* [Aim of the task]: Retype every one of the entries below exactly as they appear, omitting the pictures from your answer.
[Opening Given data section]
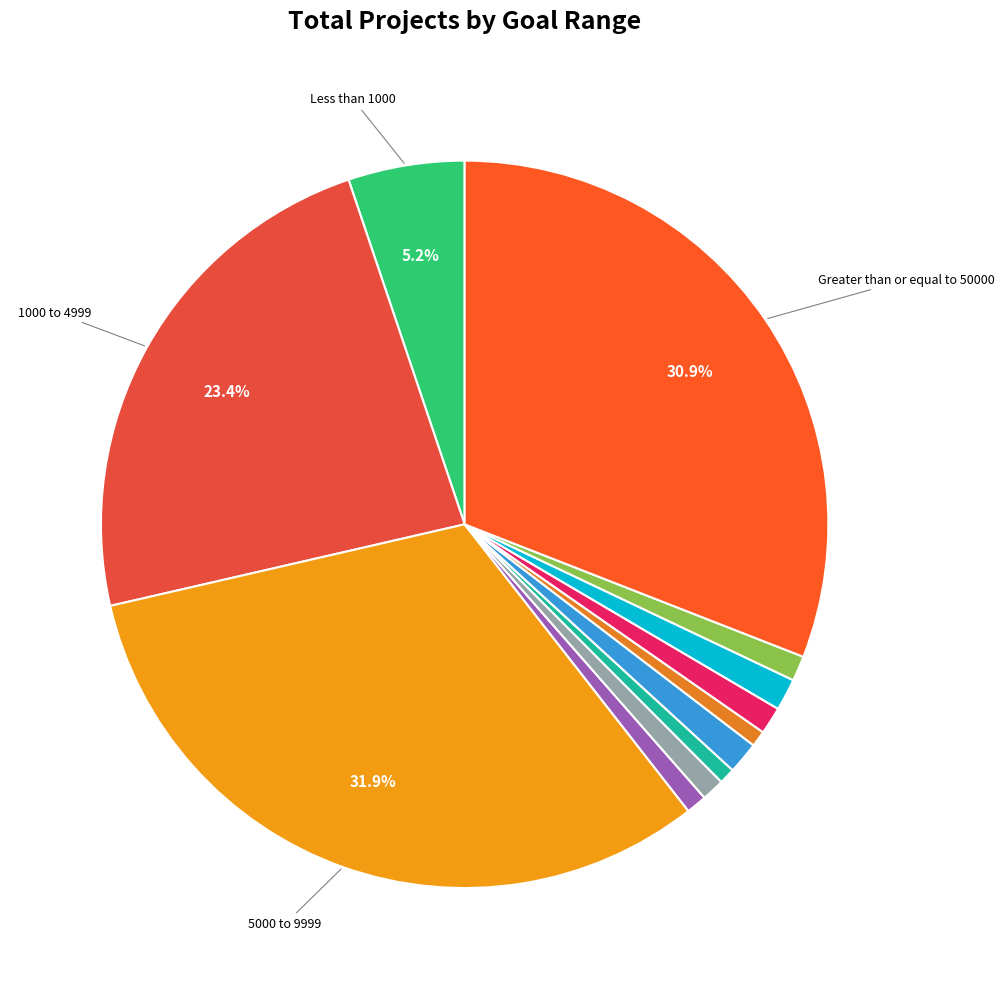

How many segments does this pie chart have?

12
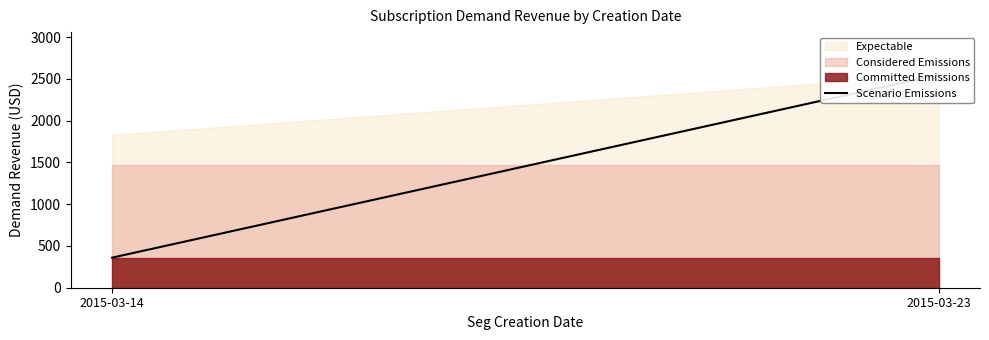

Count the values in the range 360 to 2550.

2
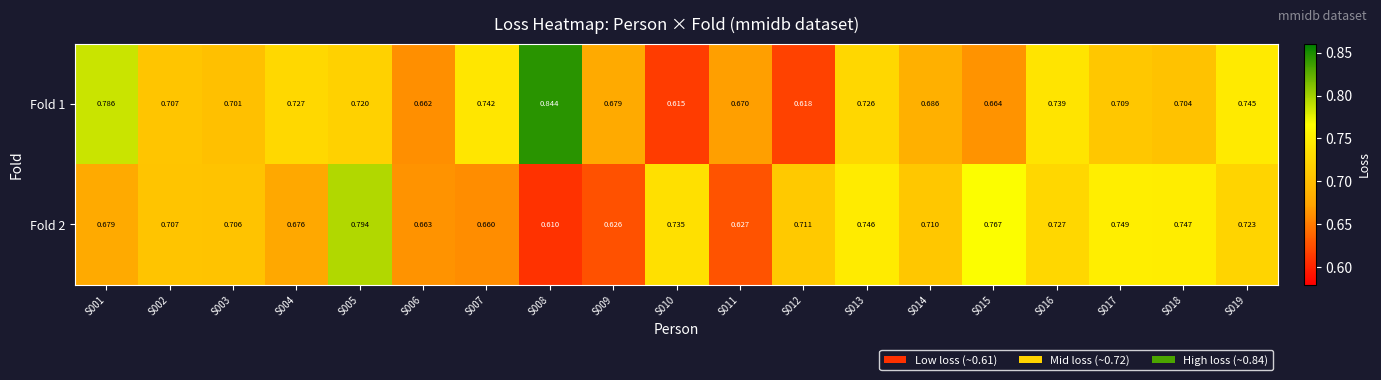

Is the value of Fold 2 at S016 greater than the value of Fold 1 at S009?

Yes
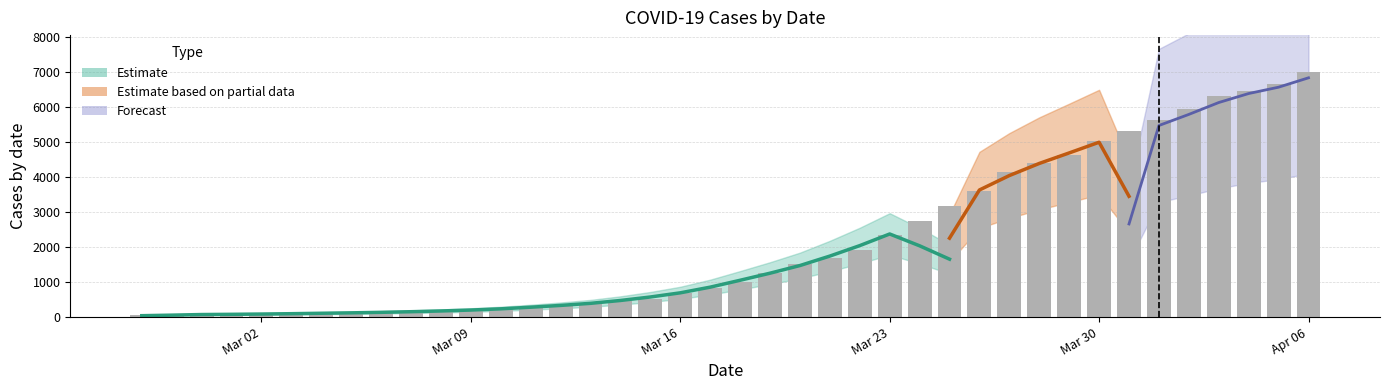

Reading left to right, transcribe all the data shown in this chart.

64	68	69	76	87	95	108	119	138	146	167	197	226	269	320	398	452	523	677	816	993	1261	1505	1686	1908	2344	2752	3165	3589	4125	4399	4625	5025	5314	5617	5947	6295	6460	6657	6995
[Closing Given data section]
* [Answer]:
How many segments does this pie chart have?

12

Count the values in the range 360 to 2550.

2

Is the value of Fold 2 at S016 greater than the value of Fold 1 at S009?

Yes

Reading left to right, transcribe all the data shown in this chart.

64	68	69	76	87	95	108	119	138	146	167	197	226	269	320	398	452	523	677	816	993	1261	1505	1686	1908	2344	2752	3165	3589	4125	4399	4625	5025	5314	5617	5947	6295	6460	6657	6995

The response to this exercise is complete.